L’homme, quant à lui, évolue dans les deux directions de l’espace qui font alliance pour constituer toute la richesse symbolique du Niveau. La troisième dimension est implicite comme je l’ai expliqué il y a quelques minutes.

Ces deux directions se retrouvent clairement dans le dessin du Niveau maçonnique avec l’association d’un triangle Terre / Lumière / Homme et de la croix formée par l’horizontalité et la verticalité. Le Niveau exprime bien ainsi les fonctions premières du Franc-Maçon qui, simultanément, vit une vie matérielle - la Terre -  et cherche à élever son esprit - la Lumière. Notre ambition est d’œuvrer pour que l’humanité entière puisse avoir ces aspirations.

Enfin, nous pouvons aussi décliner nos pensées avec le niveau à bulle d’aujourd’hui : que penser d’une bulle qui ne serait pas à sa bonne place – un outil abîmé ou déréglé, par exemple – une bulle qui n’indiquerait pas l’égalité ?

Allez, j’ose :  transposons l’homme à la place de la bulle, l’homme qui se bat depuis toute éternité pour surnager, pour vaincre les éléments, ses semblables, mais qui se bat aussi pour le Droit, pour le faire respecter, pour être au milieu des problèmes et les traiter également.

Là, l’homme qui cherche son équilibre est la bulle qui cherche et parvient à cet équilibre.

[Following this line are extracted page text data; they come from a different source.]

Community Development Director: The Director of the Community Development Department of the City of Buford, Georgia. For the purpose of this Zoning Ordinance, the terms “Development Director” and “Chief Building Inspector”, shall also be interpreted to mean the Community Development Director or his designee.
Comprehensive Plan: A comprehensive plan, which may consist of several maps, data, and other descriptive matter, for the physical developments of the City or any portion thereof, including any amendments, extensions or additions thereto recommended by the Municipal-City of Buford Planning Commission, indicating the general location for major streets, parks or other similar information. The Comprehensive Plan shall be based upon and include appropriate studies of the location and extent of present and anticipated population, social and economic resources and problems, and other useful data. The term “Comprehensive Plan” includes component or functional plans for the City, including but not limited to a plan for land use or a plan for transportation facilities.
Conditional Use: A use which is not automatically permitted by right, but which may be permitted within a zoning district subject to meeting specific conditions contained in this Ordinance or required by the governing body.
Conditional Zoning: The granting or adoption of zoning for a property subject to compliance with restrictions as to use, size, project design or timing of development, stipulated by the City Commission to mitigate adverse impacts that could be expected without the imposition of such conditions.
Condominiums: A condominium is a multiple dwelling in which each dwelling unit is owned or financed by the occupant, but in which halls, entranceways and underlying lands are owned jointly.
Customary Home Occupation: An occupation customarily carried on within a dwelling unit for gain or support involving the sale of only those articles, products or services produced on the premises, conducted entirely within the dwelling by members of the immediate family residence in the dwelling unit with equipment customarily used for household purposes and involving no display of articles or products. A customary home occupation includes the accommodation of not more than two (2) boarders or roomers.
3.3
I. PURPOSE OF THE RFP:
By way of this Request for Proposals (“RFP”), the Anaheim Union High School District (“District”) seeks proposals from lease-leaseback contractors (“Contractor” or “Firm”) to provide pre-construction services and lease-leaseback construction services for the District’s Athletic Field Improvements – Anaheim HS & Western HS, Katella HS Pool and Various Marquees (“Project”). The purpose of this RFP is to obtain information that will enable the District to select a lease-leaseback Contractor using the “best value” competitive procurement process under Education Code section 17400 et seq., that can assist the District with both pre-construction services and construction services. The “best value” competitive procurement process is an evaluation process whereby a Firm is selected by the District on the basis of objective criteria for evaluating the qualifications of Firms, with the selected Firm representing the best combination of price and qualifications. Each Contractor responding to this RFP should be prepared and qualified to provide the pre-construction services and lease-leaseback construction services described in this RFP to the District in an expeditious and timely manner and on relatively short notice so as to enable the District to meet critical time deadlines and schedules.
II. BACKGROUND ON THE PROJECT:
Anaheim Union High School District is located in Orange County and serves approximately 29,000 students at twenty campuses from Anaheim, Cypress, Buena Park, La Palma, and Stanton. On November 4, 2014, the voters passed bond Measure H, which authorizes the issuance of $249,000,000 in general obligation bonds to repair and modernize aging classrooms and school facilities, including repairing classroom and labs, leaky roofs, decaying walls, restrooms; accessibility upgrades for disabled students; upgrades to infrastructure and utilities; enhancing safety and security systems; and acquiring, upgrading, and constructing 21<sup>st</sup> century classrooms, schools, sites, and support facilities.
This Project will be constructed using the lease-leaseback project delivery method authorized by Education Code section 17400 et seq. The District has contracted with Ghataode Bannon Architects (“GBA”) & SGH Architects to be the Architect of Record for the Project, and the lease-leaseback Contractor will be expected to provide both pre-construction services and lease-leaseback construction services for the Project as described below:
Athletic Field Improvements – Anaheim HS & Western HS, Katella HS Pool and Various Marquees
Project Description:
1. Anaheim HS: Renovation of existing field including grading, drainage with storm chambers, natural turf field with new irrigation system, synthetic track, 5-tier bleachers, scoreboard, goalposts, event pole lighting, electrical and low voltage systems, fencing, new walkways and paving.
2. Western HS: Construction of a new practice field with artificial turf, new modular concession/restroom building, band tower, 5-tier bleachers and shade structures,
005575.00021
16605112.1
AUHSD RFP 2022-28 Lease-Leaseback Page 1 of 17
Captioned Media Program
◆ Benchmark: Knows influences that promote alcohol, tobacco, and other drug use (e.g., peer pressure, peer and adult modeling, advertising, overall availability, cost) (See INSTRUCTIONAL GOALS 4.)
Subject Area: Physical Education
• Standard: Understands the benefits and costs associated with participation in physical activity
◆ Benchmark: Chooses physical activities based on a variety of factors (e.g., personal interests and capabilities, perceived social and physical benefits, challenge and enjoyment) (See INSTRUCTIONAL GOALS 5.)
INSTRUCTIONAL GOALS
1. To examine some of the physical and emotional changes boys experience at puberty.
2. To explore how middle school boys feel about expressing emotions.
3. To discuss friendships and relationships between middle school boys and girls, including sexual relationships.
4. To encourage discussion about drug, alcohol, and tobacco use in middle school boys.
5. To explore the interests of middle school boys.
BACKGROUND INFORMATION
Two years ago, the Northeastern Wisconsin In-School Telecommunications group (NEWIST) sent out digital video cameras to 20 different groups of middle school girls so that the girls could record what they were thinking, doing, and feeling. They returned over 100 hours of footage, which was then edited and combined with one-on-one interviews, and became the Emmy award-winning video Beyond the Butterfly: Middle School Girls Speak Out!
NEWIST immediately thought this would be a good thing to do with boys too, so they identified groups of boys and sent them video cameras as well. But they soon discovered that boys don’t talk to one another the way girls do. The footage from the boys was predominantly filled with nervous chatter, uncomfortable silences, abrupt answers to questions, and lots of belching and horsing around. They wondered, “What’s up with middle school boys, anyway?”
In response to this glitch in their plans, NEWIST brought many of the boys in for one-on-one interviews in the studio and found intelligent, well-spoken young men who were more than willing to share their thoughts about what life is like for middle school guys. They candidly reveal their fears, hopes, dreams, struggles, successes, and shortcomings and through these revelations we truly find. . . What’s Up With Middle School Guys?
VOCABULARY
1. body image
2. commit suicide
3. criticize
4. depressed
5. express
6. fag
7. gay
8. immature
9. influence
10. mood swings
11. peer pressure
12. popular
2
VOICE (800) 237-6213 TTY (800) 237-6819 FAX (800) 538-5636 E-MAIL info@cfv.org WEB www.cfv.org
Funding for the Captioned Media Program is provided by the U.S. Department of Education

Après tout, l’Humanité est en recherche permanente d’équilibre, alors le Monde est un immense Niveau   la bulle est l’homme.

J’ai dit
                                                                           
R\ N\

" Je crois qu’on ne peut mieux vivre qu’en cherchant à devenir meilleur,
ni plus agréablement qu’en ayant conscience de son amélioration."